Erdoğan'ın dünya siyasetine hükmeden liderlerle geniş boyutlu görüşmeler yaptıktan sonra Çin Seddi'ne yürümesi küresel diplomaside dikkat çekici rüzgârların esmesine yol açacak özellikler taşıyor. Cumhurbaşkanımız Erdoğan, (bugün) hem zamanlaması hem de sonuçları itibarıyle son derece önemli Çin ziyaretine başlıyor. Erdoğan-Obama-
Putin-Hollande ve Çin Cumhurbaşkanı Şİ CİNPİNG'in baş başa görüşmesine dikkatle bakınız.
Olası sonuçları: Uygur Türkleri'nin sıkıntıları giderilecek. Türkiye, Çin ile Ortadoğu/Afrika'da daha yakın çalışacak.
Enerji savaşında Türkiye-Çin beraberliği, Doğu Akdeniz'in kaderini etkileyecek.
Suriye'nin sınırlarını 100 yıl önce İngiliz'lerle beraber (Sykes-Pıcot anlaşması) Fransa ile yapılan görüşmenin gelecek aylarda yeni gelişmelerde merkeze oturacağı düşünülmelidir.
Erdoğan'ın Çin'i Suriye konusunda iknna etmesi, yeni Suriye'nin oluşmasında, Türkiye'nin merkeze oturmasını beraberinde getirecektir.
Türkiye-Çin yakınlaşması, Rusya lideri Putin'i de etkileyeceğinden, Suriye'de Esad sonrası yeni yönetim yolunda, çok hayati sonuçlar sağlanması mümkün olacaktır.
2013'te Türkiye, Çin ve Rusya'nın patronluğundaki Şanghay İşbirliği Örgütü (ŞİÖ) ile "diyalog ortaklığı" anlaşması imzalamıştı. Bu imzayla, Avrupa Birliği'ne (AB) alternatif olup olmayacağı tartışılan Şanghay Beşlisi ile işbirliği yönünde ilk resmi adım atılmış oldu. İmzayı atan Başbakan Ahmet Davutoğlu, "el ele ve omuz omuza yürüyeceği uzun bir yolun başlangıcında olunduğunu" dile getirmişti.
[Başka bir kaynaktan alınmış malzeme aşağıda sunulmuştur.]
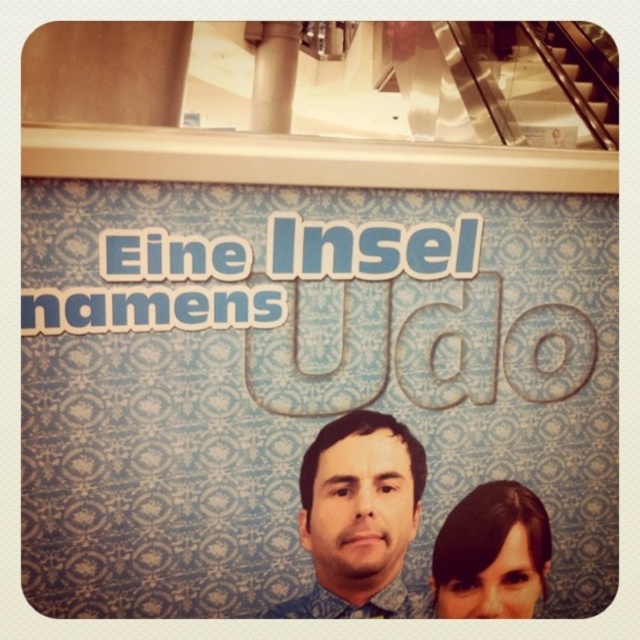
Who is lower down, blue patterned shirt at center or dark brown hair at upper center?

Positioned lower is dark brown hair at upper center.

Does blue patterned shirt at center have a greater width compared to dark brown hair at upper center?

Indeed, blue patterned shirt at center has a greater width compared to dark brown hair at upper center.

At what (x,y) coordinates should I click in order to perform the action: click on blue patterned shirt at center. Please return your answer as a coordinate pair (x, y). Image resolution: width=640 pixels, height=640 pixels. Looking at the image, I should click on (358, 516).

From the picture: Is blue patterned shirt at center above metallic silver escalator at upper right?

No, blue patterned shirt at center is not above metallic silver escalator at upper right.

Can you confirm if blue patterned shirt at center is shorter than metallic silver escalator at upper right?

No.

Which is in front, point (316, 467) or point (588, 81)?

Point (316, 467) is in front.

Locate an element on the screen. The width and height of the screenshot is (640, 640). blue patterned shirt at center is located at coordinates click(x=358, y=516).

Is dark brown hair at upper center taller than metallic silver escalator at upper right?

No.

Does dark brown hair at upper center appear on the right side of metallic silver escalator at upper right?

In fact, dark brown hair at upper center is to the left of metallic silver escalator at upper right.

Which is behind, point (493, 563) or point (602, 100)?

Point (602, 100)

I want to click on dark brown hair at upper center, so click(492, 554).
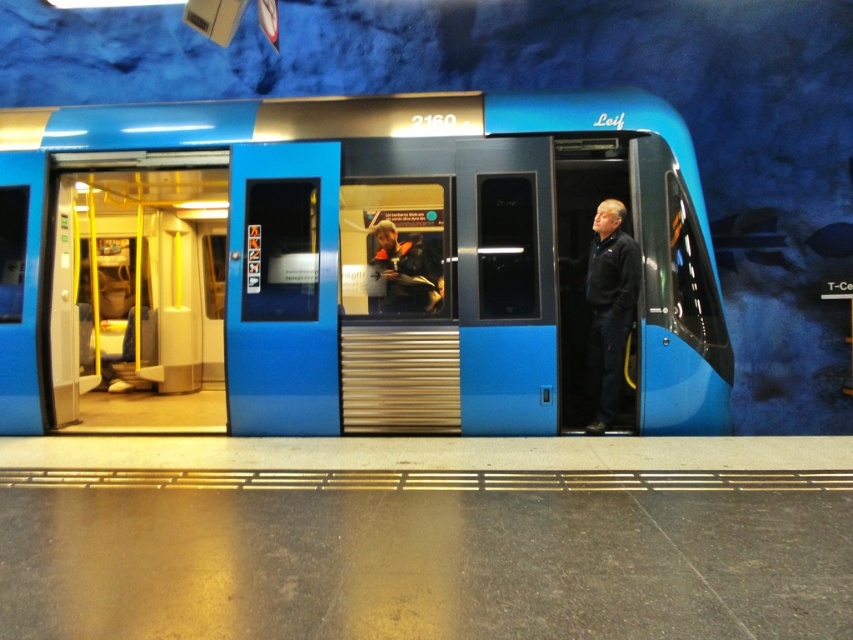
Question: Can you confirm if blue metallic train at center is smaller than blue glossy door at center?

Choices:
 (A) no
 (B) yes

Answer: (B)

Question: Is blue metallic train at center to the left of dark blue jacket at center from the viewer's perspective?

Choices:
 (A) no
 (B) yes

Answer: (B)

Question: Which point is closer to the camera?

Choices:
 (A) blue metallic train at center
 (B) dark blue jacket at center
 (C) blue glossy door at center

Answer: (B)

Question: Is blue metallic train at center further to camera compared to dark blue jacket at center?

Choices:
 (A) no
 (B) yes

Answer: (B)

Question: Which object is positioned farthest from the blue metallic train at center?

Choices:
 (A) dark blue jacket at center
 (B) blue glossy door at center

Answer: (A)

Question: Which object is the closest to the blue metallic train at center?

Choices:
 (A) dark blue jacket at center
 (B) blue glossy door at center

Answer: (B)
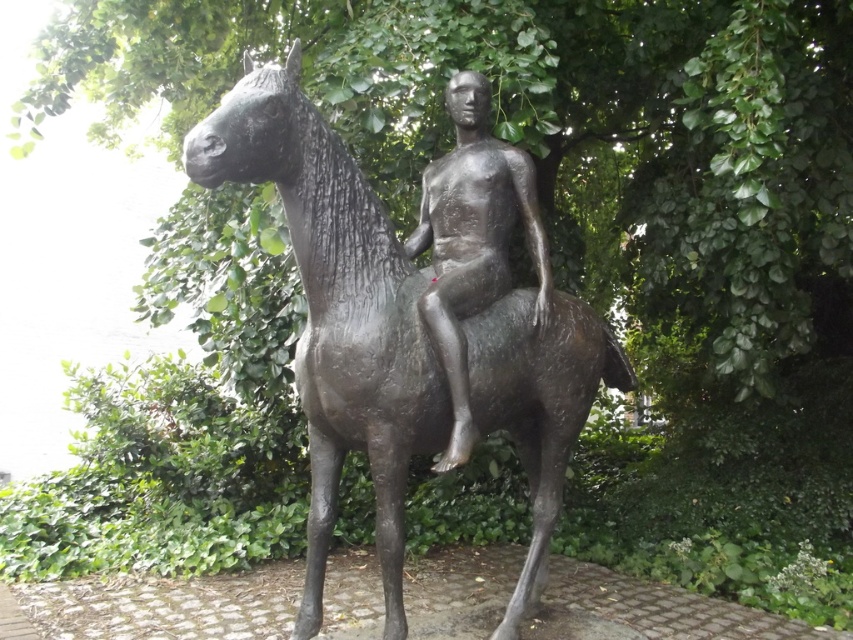
Does bronze statue of a horse at center have a smaller size compared to polished bronze statue at center?

Incorrect, bronze statue of a horse at center is not smaller in size than polished bronze statue at center.

Is point (329, 305) closer to viewer compared to point (488, 150)?

Yes, it is in front of point (488, 150).

Locate an element on the screen. This screenshot has width=853, height=640. bronze statue of a horse at center is located at coordinates (413, 316).

From the picture: Between green leafy tree at center and polished bronze statue at center, which one has more height?

polished bronze statue at center is taller.

Is green leafy tree at center in front of polished bronze statue at center?

No, green leafy tree at center is behind polished bronze statue at center.

Who is more distant from viewer, (770, 269) or (477, 205)?

Point (770, 269)

You are a GUI agent. You are given a task and a screenshot of the screen. Output one action in this format:
    pyautogui.click(x=<x>, y=<y>)
    Task: Click on the green leafy tree at center
    This screenshot has height=640, width=853.
    Given the screenshot: What is the action you would take?
    pyautogui.click(x=550, y=136)

Can you confirm if green leafy tree at center is positioned to the right of bronze statue of a horse at center?

Indeed, green leafy tree at center is positioned on the right side of bronze statue of a horse at center.

Is green leafy tree at center above bronze statue of a horse at center?

Indeed, green leafy tree at center is positioned over bronze statue of a horse at center.

Is point (811, 120) more distant than point (239, 163)?

That is True.

Locate an element on the screen. green leafy tree at center is located at coordinates (550, 136).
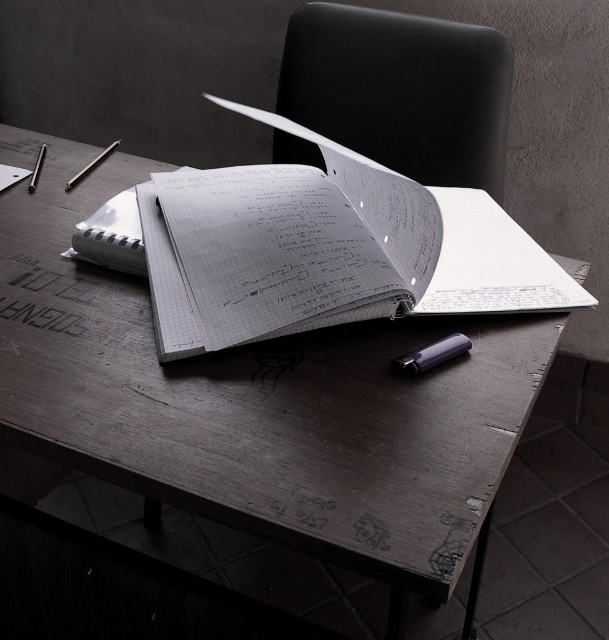
Who is taller, white paper notebook at center or matte purple pencil at center?

white paper notebook at center

Is point (357, 220) in front of point (414, 369)?

No, it is not.

This screenshot has width=609, height=640. In order to click on white paper notebook at center in this screenshot , I will do `click(325, 248)`.

Who is more distant from viewer, (376, 13) or (404, 353)?

Positioned behind is point (376, 13).

Between black leather chair at upper center and matte purple pencil at center, which one appears on the right side from the viewer's perspective?

Positioned to the right is black leather chair at upper center.

Between point (353, 138) and point (452, 353), which one is positioned behind?

Point (353, 138)

This screenshot has width=609, height=640. I want to click on black leather chair at upper center, so click(401, 90).

Can you confirm if white paper notebook at center is bigger than black leather chair at upper center?

Correct, white paper notebook at center is larger in size than black leather chair at upper center.

The image size is (609, 640). Describe the element at coordinates (325, 248) in the screenshot. I see `white paper notebook at center` at that location.

Locate an element on the screen. white paper notebook at center is located at coordinates (325, 248).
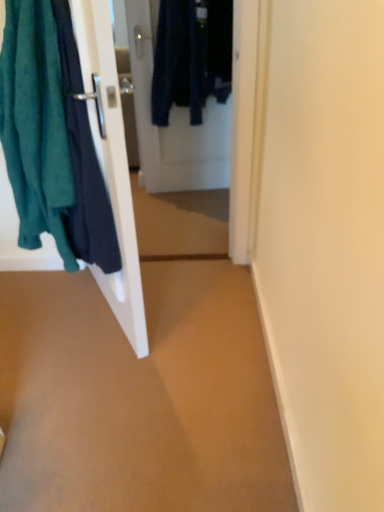
Question: From the image's perspective, is teal fabric towel at left located above or below brown matte carpet at center?

Choices:
 (A) below
 (B) above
Yeni Türkiye liderleri Erdoğan-
Davutoğlu, Türkiye'nin son dönemde dış politikasını farklı coğrafyalara açıyorlar.
Bir taraftan, Şanghay Beşlisi'yle işbirliği, diğer taraftan Türkiye'nin Avrupa-Atlantik kurumlarındaki pozisyonu nedeniyle, bir KÖPRÜ kazandığı apaçık görünüyor.
Dünyanın ekonomik ve finansal merkezinin giderek Doğu'ya kaydığı bir süreçte, Türkiye'nin de Doğu-Batı arasındaki merkezi konumu nedeniyle Orta Asya ve Uzak Doğu'daki kurumlara ve ülkelere yakınlaşmak istemesinin haklı bir arayıştır. Bu gelişme, Türk-Amerikan işbirliğinin, Asya'ya uzanmasında ayrı bir kanal özelliği de taşımaktadır.
SONUÇ: İPEK YOLUNUN İKİ ESKİ UYGARLIĞININ LİDERLERİ ERDOĞAN VE Şİ CİNPİNG'İN STRATEJİK BERABERLİĞİ, YENİ ORTADOĞU HARİTASININ ÇİZİLMESİNDE HAYATİ BİR ÖNEME İŞARET EDİYOR.